Health experts say there are a variety of risks that come with reopening schools. The CDC guidelines for reopening say full classrooms carry the highest risk, but even reducing class sizes and 6-foot social distancing presents some danger of spreading the virus.
Epidemiologist Ali Mokdad tells Newsy the makeup of local coronavirus cases and whether they’re increasing or decreasing should play the biggest role in how schools form their plans to start back up.
"Unless you take care of the whole picture, you're going to fail," Mokdad said.
When it comes to planning, Dr. Joshua Sharfstein with Johns Hopkins says schools should have more than one plan, depending on the virus spread in their area. He adds teachers with an elevated risk should be able to opt out of coming to work.
"If there's just an enormous amount of coronavirus in the community like we're seeing right now in communities in Arizona and Texas and Florida, I think it's going to be very hard to open schools in the middle of all that safely, or as safely as possible," Scharfstein, vice dean for public health practice at Johns Hopkins Bloomberg School of Public Health, told Newsy.
Research shows school-aged children are very unlikely to get seriously ill, and they're less likely than adults to be passing it between them. But adults – teachers, school administrators, paraprofessionals – remain likely to contract or spread the virus.
A recent Kaiser Family Foundation analysisfound one in four teachers are at greater risk of serious illness if infected because of preexisting health conditions. And while testing, contract tracing and isolating sick people is key, doctors say they can’t solve everything.
"That's a really tough question as to how do we employ testing in the school system. Quite clearly, doing it in any kind of a broad-based, ongoing fashion becomes logistically very difficult and very expensive," said Dr. Mark Rupp, chief of Infectious Diseases Division at Nebraska Medical Center.

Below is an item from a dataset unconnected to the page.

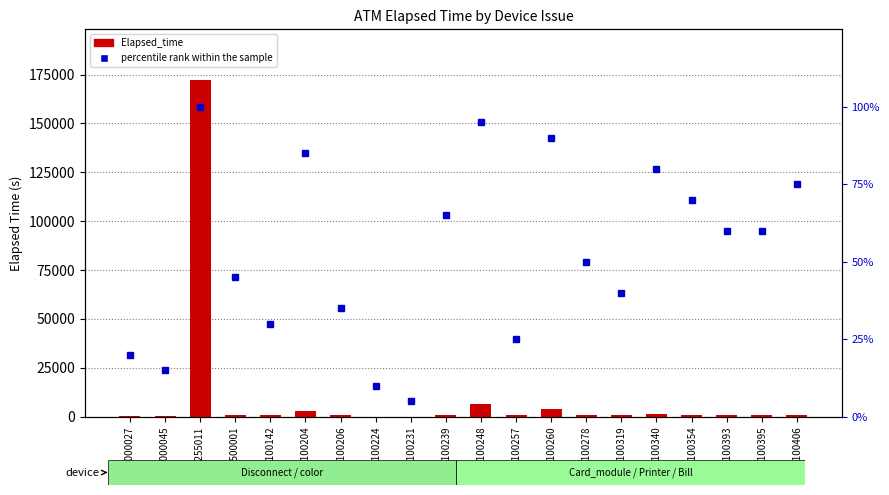

What is the sum of the Elapsed_time values at K0100319 and K0100393?

1737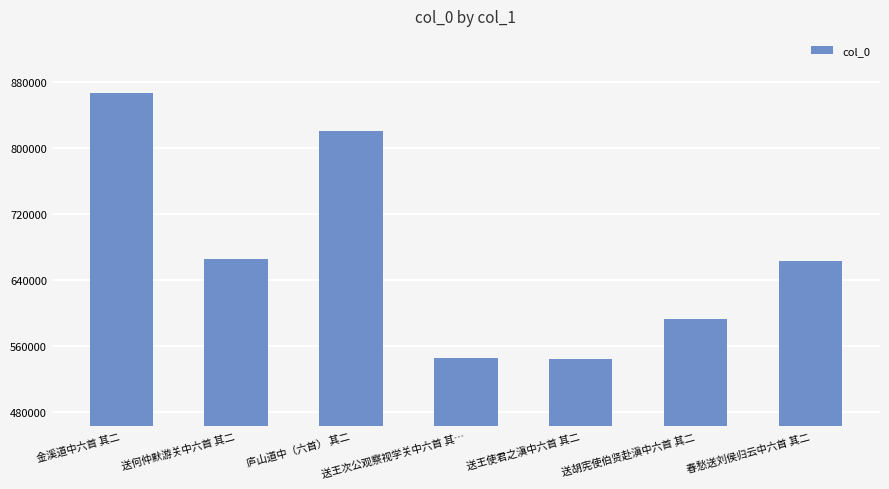

What is the greatest value displayed?

866837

"But if they're in the incubation period, which can last as long as two weeks, any time from then to the end of the incubation period, they could start to shed virus and get sick."
By June, more than 55 million U.S. children missed months of in-class instruction. And while many questions remain about logistics behind reopening, experts say even if done extremely well and in areas with low spread, low risk, there’s still a chance for COVID-19 to spread in a school near you.